Selected excerpt:
>>>
Tuesday, April 16, 2024

Senior rental housing plans put on hold

Flower Mound Town Hall. Photo by Bill Castleman

The only three people in the overflowing council chambers during the Feb. 6 meeting who focused on whether a development application would be allowed to be considered by town staff were council member Don McDaniel, Deputy Mayor Kevin Bryant and Assistant Town Manager Tommy Dalton.

Confusion about the issue of affordable senior rental housing dates back to a “fake news” Facebook posting alleging that “subsidized housing” was coming to Flower Mound. That statement set off a social media panic incorrectly assuming that federal HUD Section 8 housing was coming to town.

The Town Council meeting on Jan. 17 clarified that the affordable housing was specifically for seniors and that it would be Housing Tax Credit (HTC) developments administered by the Texas Department of Housing and Community Affairs (TDHCA), funded by the U.S. Treasury Department and overseen by the Internal Revenue Service.

The council’s specific issue on Monday actually concerned an additional step in the development process– prior to approaching a community’s staff with a project application– that’s required by the State of Texas for developers of HTC senior rental housing. It’s an additional step not required by any other type of developer presenting a proposal for consideration by a community.

In other words, the issue was about a government-required piece of paper; not about real estate. That piece of paper says a community will allow a developer to approach that community with a real estate proposal for senior housing. It allows a developer to “knock-on-the-door.” Period.

Instead, everyone, except McDaniel, Bryant and Dalton, focused on the real estate-related specifics of two potential HTC senior developments. No one “saw the forest,” because they were focusing on two “trees.”

While most public comments concerned the real estate issue of “location, location, location,” there were also protests about structure design; followed by traffic concerns, child safety issues, plus zoning and Master Plan amendment concerns, among others.
<<<
Raw data:
>>>
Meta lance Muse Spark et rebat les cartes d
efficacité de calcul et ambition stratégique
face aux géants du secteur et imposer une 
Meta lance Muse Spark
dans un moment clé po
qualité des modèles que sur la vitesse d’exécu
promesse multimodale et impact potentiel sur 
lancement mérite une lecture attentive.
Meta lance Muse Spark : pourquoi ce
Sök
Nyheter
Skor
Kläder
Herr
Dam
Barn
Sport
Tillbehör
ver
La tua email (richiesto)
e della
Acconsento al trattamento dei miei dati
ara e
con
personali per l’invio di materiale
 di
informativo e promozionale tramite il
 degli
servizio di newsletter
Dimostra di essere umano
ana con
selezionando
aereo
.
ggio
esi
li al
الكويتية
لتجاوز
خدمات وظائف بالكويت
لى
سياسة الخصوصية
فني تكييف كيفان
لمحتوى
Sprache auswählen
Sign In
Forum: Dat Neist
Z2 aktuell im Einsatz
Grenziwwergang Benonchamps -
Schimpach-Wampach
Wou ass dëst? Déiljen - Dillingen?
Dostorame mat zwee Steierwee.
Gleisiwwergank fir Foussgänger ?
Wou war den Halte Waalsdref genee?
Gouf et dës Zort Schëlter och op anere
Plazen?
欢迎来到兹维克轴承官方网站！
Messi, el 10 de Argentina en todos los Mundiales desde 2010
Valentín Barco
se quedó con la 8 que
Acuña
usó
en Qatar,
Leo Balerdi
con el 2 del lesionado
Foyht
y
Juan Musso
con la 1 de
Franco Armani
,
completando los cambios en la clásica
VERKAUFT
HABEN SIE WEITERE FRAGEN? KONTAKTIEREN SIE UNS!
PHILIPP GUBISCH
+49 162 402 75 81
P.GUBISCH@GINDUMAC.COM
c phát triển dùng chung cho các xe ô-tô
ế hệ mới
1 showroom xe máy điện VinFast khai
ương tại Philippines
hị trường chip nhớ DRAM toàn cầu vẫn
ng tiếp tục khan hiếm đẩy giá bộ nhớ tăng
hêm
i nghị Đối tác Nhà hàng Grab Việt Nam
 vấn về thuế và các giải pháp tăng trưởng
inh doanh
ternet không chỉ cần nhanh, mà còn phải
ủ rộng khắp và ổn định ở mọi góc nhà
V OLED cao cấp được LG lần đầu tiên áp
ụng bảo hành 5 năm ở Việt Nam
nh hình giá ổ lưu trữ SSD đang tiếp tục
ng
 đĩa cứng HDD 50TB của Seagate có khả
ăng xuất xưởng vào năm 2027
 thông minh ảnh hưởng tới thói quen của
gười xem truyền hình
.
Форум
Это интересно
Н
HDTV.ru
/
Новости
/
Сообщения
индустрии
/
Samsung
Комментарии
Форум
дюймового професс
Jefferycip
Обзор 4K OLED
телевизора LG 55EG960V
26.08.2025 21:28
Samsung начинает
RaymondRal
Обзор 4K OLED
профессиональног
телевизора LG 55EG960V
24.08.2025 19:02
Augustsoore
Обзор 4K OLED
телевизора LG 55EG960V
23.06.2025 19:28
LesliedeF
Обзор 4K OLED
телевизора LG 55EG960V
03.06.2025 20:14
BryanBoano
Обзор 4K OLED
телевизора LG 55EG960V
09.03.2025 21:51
<<<
Directions for this task: Pick up the article on the Flower Mound senior rental housing plans after its last sentence and keep writing it.

Output of the task:
Mayor Tom Hayden summed it up, saying: “We support the cause; we don’t support the location.”

Among the public speakers were longtime residents and senior “activists” Mary Kay Walker, Doug Brown, plus Flower Mound Affordable Senior Housing Alliance committee members Carol Kohankie, Paul Stone (who gave Hayden $20 to pay the fee for the two requested applications, if approved) and Denis Toth, who said: “It’s a beginning. We had an opportunity for senior housing in 2009 with Old Orchard, then Highland Court got turned down. All you’ve done is stretch this thing [affordable senior housing] out.”

For more than three hours, the “horse-before-the-cart” discussion focused solely on the location of and real estate specifics about the prospective Timber Place (proposed for the Cross Timbers and Auburn Drive area) and Marigold (proposed for the FM 407 and Stone Hill Farms Parkway area) developments.

“Not one person in this room is getting any younger and, at some point, our income will begin to wane,” said Patsy Mazur, the final public speaker. “This could’ve been done in Flower Mound before; it was called Southgate. Nobody lives down there. Not one homeowner would’ve been affected.”

She added that the Southgate development was to be located at the intersection of FM 2499 and Gerault Road, with 250 of the 1,000-units to be dedicated to senior housing. Opponents had pointed to the increase in traffic and council denied the development.

Council member Bryan Webb echoed Mazur’s concern about the town’s aging population and ability to afford future housing.

“In 2000, of 50,000 town residents, 7.5-percent (3,800 people) were age 55+ or older; in 2010, of 64,000 residents, it was 15.2-percent (9,800 people); and, in 2015, of 68,000 residents, 18.3-percent (12,500 people) were age 55+ or older,” he said. “The statistics for residents age 75-years or older are: in 2000, there were 555; in 2010, there were 887; and, in 2015, there were 1,588. We are an aging community. There is a need [for senior housing] and it’s a need not being met today.”

Council member Jason Webb agreed that: “There is a need; an established need. Tax credits are a good option, but I don’t know if there are other options [individual housing with affordable rents] that might also work.”

“With the price of land, you cannot build a new home in Flower Mound for under $450,000,” said Hayden. “The only way you can do that [build an affordable individual house and call it senior] is to have greater density, then you’ll have people say they don’t want density.”

Deputy Mayor Kevin Bryant said: “I was glad that I didn’t hear that this is a subsidy issue. If we give [a resolution of] support for the application, it just means we agree to listen to that application.”

Council member Itamar Gelbman cited Bryan Webb’s resident age statistics to disagree that affordable senior housing is needed.

“Since 2000, the prices for houses in Flower Mound went up and those people who moved in can afford to live here and we don’t need to create affordable housing for them,” he said, attributing the growth in senior residents to newcomers and ignoring the 15-year aging of existing town residents between the years of 2000 and 2015.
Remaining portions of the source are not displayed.